→ **Exercise goal**
Copy out the records precisely, omitting pictures.

** Opening Data in this exercise block **

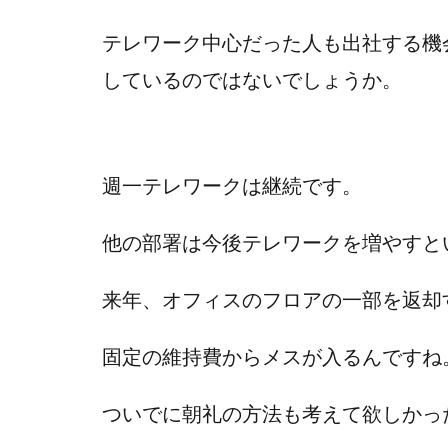
テレワーク中心だった人も出社する機
しているのではないでしょうか。
週一テレワークは継続です。
他の部署は今後テレワークを増やすと
来年、オフィスのフロアの一部を返却
固定の維持費からメスが入るんですね
ついでに朝礼の方法も考えて欲しかっ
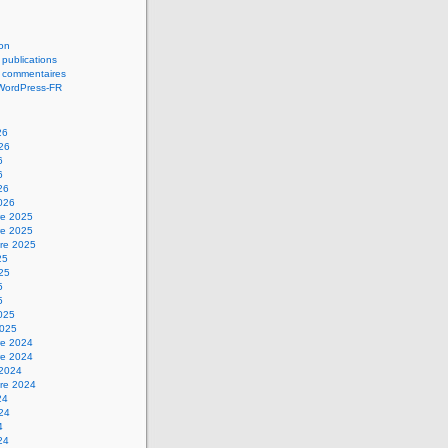
on
 publications
s commentaires
 WordPress-FR
26
026
6
6
26
2026
e 2025
e 2025
re 2025
25
025
5
5
2025
2025
e 2024
e 2024
 2024
re 2024
24
024
4
24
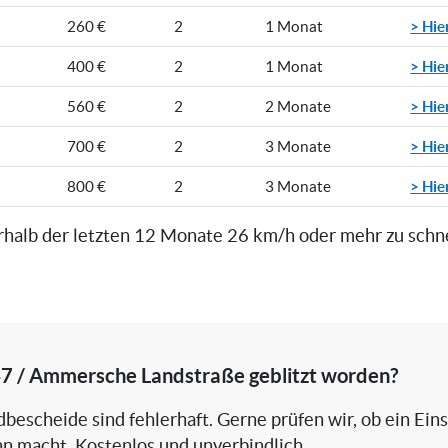
> Hie
260 €
2
1 Monat
> Hie
400 €
2
1 Monat
> Hie
560 €
2
2 Monate
> Hie
700 €
2
3 Monate
> Hie
800 €
2
3 Monate
rhalb der letzten 12 Monate 26 km/h oder mehr zu schn
47 / Ammersche Landstraße geblitzt worden?
bescheide sind fehlerhaft. Gerne prüfen wir, ob ein Ein
nn macht. Kostenlos und unverbindlich.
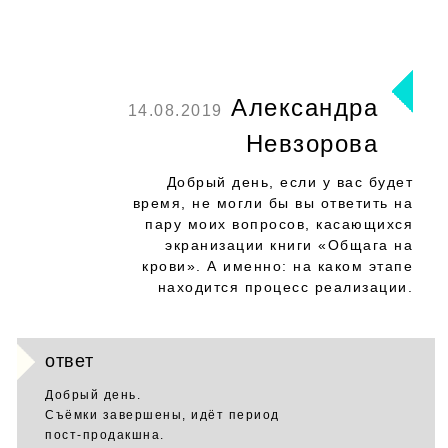
Александра
14.08.2019
Невзорова
Добрый день, если у вас будет
время, не могли бы вы ответить на
пару моих вопросов, касающихся
экранизации книги «Общага на
крови». А именно: на каком этапе
находится процесс реализации.
ответ
Добрый день.
Съёмки завершены, идёт период
пост-продакшна.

** Closing Data in this exercise block **

→ **Response for this exercise**
テレワーク中心だった人も出社する機
しているのではないでしょうか。
週一テレワークは継続です。
他の部署は今後テレワークを増やすと
来年、オフィスのフロアの一部を返却
固定の維持費からメスが入るんですね
ついでに朝礼の方法も考えて欲しかっ
on
 publications
s commentaires
 WordPress-FR
26
026
6
6
26
2026
e 2025
e 2025
re 2025
25
025
5
5
2025
2025
e 2024
e 2024
 2024
re 2024
24
024
4
24
> Hie
260 €
2
1 Monat
> Hie
400 €
2
1 Monat
> Hie
560 €
2
2 Monate
> Hie
700 €
2
3 Monate
> Hie
800 €
2
3 Monate
rhalb der letzten 12 Monate 26 km/h oder mehr zu schn
47 / Ammersche Landstraße geblitzt worden?
bescheide sind fehlerhaft. Gerne prüfen wir, ob ein Ein
nn macht. Kostenlos und unverbindlich.
Александра
14.08.2019
Невзорова
Добрый день, если у вас будет
время, не могли бы вы ответить на
пару моих вопросов, касающихся
экранизации книги «Общага на
крови». А именно: на каком этапе
находится процесс реализации.
ответ
Добрый день.
Съёмки завершены, идёт период
пост-продакшна.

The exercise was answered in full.